バイクタクシーの仕事の7割はただ待つことだと聞いたことがある。それがSafebodaのアプリのマッチングにより効率化した。結果、生産性が上がり収入が上がる。同社の提供する事前研修やOJTにより仕事のスキルを磨けているようでもある。さらに提携のモバイルマネーアプリでマネーリテラシーも向上しているようだ。
もちろん、これはごくごく一部のことなんだろうと思う。けれど、搾取か恩恵か2軸でみると、少なくとも途上国においては恩恵の方が勝っているようにみえる。以前がひどすぎたから。
さらにユーザー情報がアプリに記録されるので、どこまで会社がデータを政府に出すかの議論はあるが、インフォーマルセクターがセミフォーマル化していると言える。インフォーマルであれば、どんなニーズがあるかが把握しにくいので行政としては支援をしにくい。それがセミフォーマル化することでいくらかは手を差し伸べやすくなる。
途上国におけるギグエコノミー、あるいはデジタル経済は教育レベルが低かろうが間接的に労働者の働く環境を改善し、彼らの能力の向上を助けることができるのではとポジティブな意味合いが大きい。
まとめ
またしてもクソ長いnoteを書いてしまった。カリブにいたころは1,500文字くらいに抑えてポップな文章を書くことを意識していたのに。
このころなんて、お前はカミュとポール・オースター読んだ後に書いたのかと思うほどの詩的さがある。
話を戻すと、教官に指摘を受けたのは「途上国のギグエコノミーってインフォーマルからのセミフォーマルの意味合いでポジティブに語られることが多いんだけど大丈夫か」だった。いろいろ察してぼくはそのトピックをエッセイにするのをやめた。
思えば、以前ぼくがいろいろ手伝ってたタイ系日本人のシングルマザーもバンコクではウーバーイーツの配達員的なことをしていたと言っていた。大卒で職歴として貿易事務などのホワイトカラーの仕事もあるのに。景気や需要がどの程度なのかは知らないけれど、普通に生活できるくらいには稼げているようだった(税金は払ってなかったけど。タイの税制がどんなのか知らないけれど)。

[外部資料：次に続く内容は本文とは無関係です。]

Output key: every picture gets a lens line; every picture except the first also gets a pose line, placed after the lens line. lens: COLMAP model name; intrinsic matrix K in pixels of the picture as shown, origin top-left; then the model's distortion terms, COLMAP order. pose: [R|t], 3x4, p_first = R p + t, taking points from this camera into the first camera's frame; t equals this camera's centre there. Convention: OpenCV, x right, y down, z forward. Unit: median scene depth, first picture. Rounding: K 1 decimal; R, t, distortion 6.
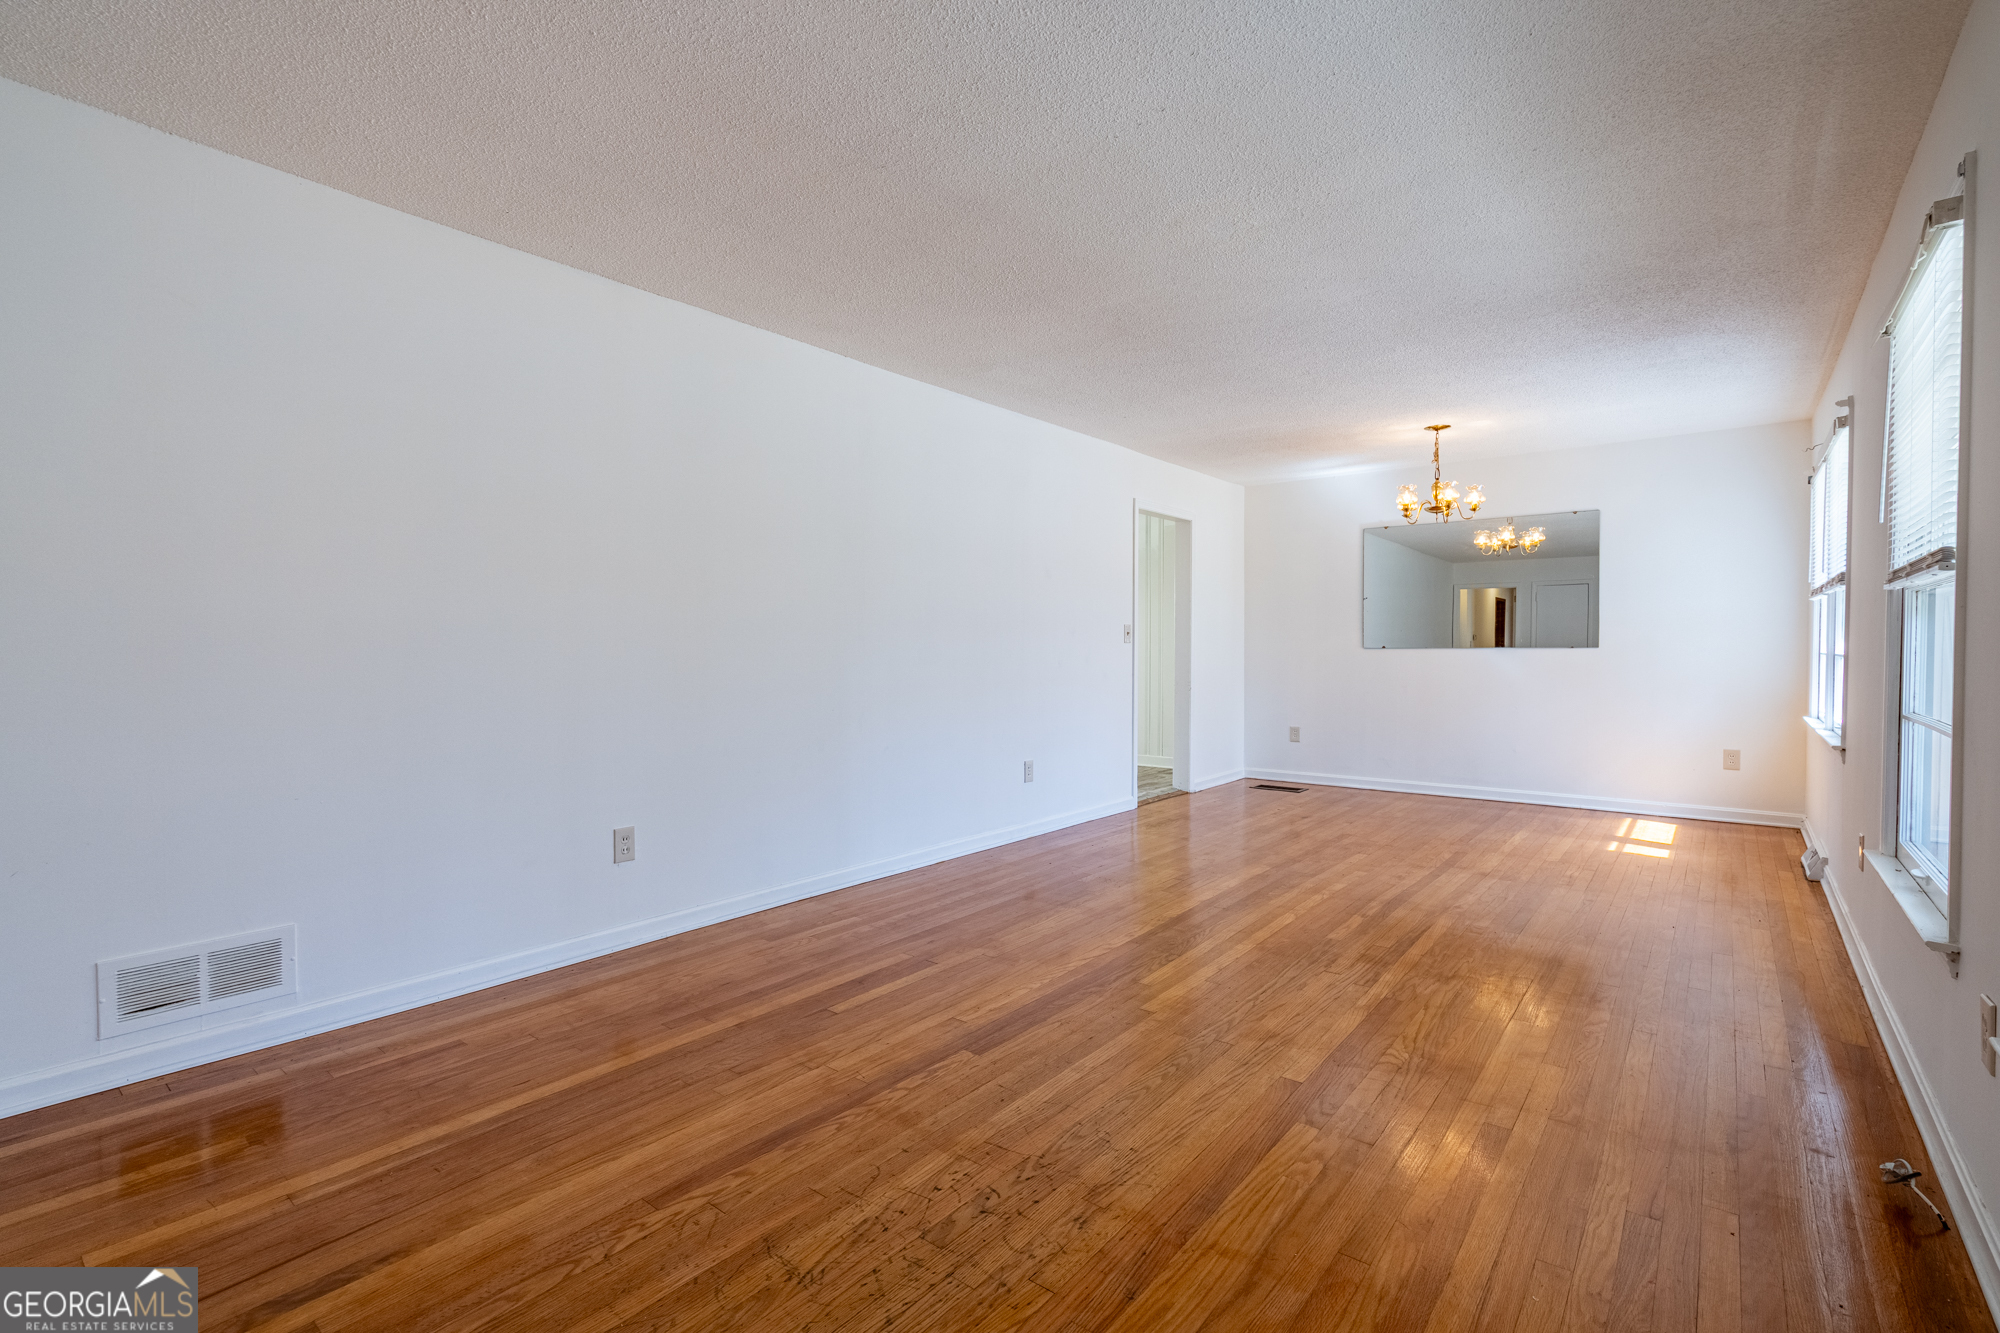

おもしろいのは、その人は日本にすぐ自転車手に入れてウーバーイーツの配達員として働き始めてたこと。日本国籍だから全然問題ないんだけれど、タイ生まれタイ育ち、日本語怪しい、土地勘なしでもGoogleマップと自転車があれば稼げてしまうそのスキルの共通性というのか、ポータブルスキルというのか、なんか新しいというか、これがギグエコノミーなのかと。